Diario de una ansiosa IX. Viaje de huida y vuelta

Kilómetros, camiones, matorrales chamuscados en los laterales, asfalto irregular y el aire incendiado que me quema por dentro. El paisaje pasa, se quedan atrás campos, casas abandonadas en medio de ninguna parte, viñas, olivos, algún espantapájaros sin cerebro para pensar y el túnel de huida que he excavado con mis dedos bajo un azulejo suelto del baño. Me he traído restos de esa esperanza mugrienta bajo las uñas y una bolsa llena de muñecos de Noa.
He dejado fuera de este paréntesis casi todo lo que me impulsa a aguantar la respiración con los labios apretados hasta contar cien cuando el aire se me espesa. Casi todo. Parte. El resto viaja en la maleta, incómodo por tener que plegarse y ceder su espacio a un bikini de rayas y a unos cuantos trapos arrugados. Poca tela, de colores alegres, de verano, estampadas con flores o rayas o palmeras. Dentro de este paréntesis blanco y azul no necesito más. Todo es leve, todo flota, como mi cuerpo tumbado en el agua. El tiempo en verano se acolcha y parece que en un día caben muchas más cosas que ocupar una silla y una línea telefónica. O mejores. 
Y Noa avanza deprisa. Crece. Da igual lo que yo haga, bueno o malo. Ojalá logre enseñarle sólo una cosa: tú, pequeña, debes ser enorme, no ahora, poco a poco, algún día. Y amedrentar con el tamaño de tu jaula de huesos a los caníbales que quieran devorarte. Incluso al más temible: tu propio miedo. 
Yo aún no lo he logrado, y no creo que lo consiga ya. Sólo me queda disimular los mordiscos que me ha dado. Y mentirle a Noa, fingir que soy más valiente que un súper héroe sin súper poderes, como Batman, callarle que aún no he acabado mi túnel, que no tengo una cueva en la que esconderme ni millones de euros con los que pagarme un revestimiento de látex y valor. Pero, ¿y si mi corazón sin miedo fuera un pozo?
Me asusta el monstruo que intuyo y me paralizo. Sin miedo podría usar mi lengua como un puño, mi vagina como una boca, mis brazos como cuerdas o látigos. Podría huir o quedarme sola o soñar que vuelo como aquel súper héroe de risa que salía en una serie de cuando era niña. 
No recuerdo la última vez que soñé que era capaz de volar, ni siquiera sueño ya con humedades u otros infiernos deliciosos. Habré dejado de creer en esas posibilidades. La realidad se tumba en mi almohada. Y eso sí que que no. De noche quiero poder hablar con los peces, nadar con una cola de sirena, o notar como me crecen alas en los omoplatos.

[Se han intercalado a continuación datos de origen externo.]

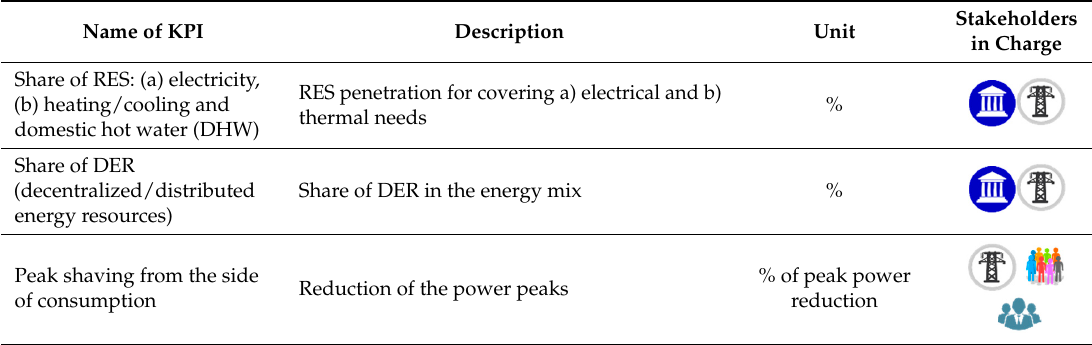
Table 4. List of Technical KPIs.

No quiero que el miedo de ojos amarillos me susurre mientras duermo que no debo lanzarme por el balcón porque el cemento es muy duro y está demasiado lejos. Y qué más da. El cielo está igual de lejos. La misma distancia me separa de la piedra que del aire, y yo quiero respirar. Saltaré dormida y volaré. No permitiré que el miedo se me meta entre los párpados por la noche, ya tengo suficiente con notarlo como una enredadera, trepando por mi columna, cosquilleándome en el fuego enredado en espiral que tengo en la nuca durante el día. Cada día.

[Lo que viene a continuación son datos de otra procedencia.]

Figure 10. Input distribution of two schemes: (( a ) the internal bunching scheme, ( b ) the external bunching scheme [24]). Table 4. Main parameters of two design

Los días de olas y viento han acabado. De nuevo, el asfalto, las estaciones de servicio de menús mediocres y lavabos inmundos cansados de ver culos. Los mismos kilómetros a la vuelta; sin embargo, durante el trayecto se me secan más los ojos y la boca que a la huida. Ya no me espera el paisaje de un océano, ni ese paréntesis vacío de relojes, ni la promesa de olvido y sol, ni la posibilidad de una isla. Regreso a mi mundo de setenta y pico metros cuadrados más patio en el que me espera mi miedo, aburrido y con olor a cerrado. Habrá crecido estos días, como Noa, y se paseará encorvado por el pasillo, impaciente, ansioso por abrazarme y decirme al oído que se nos está quedando pequeño este mundo que habitamos.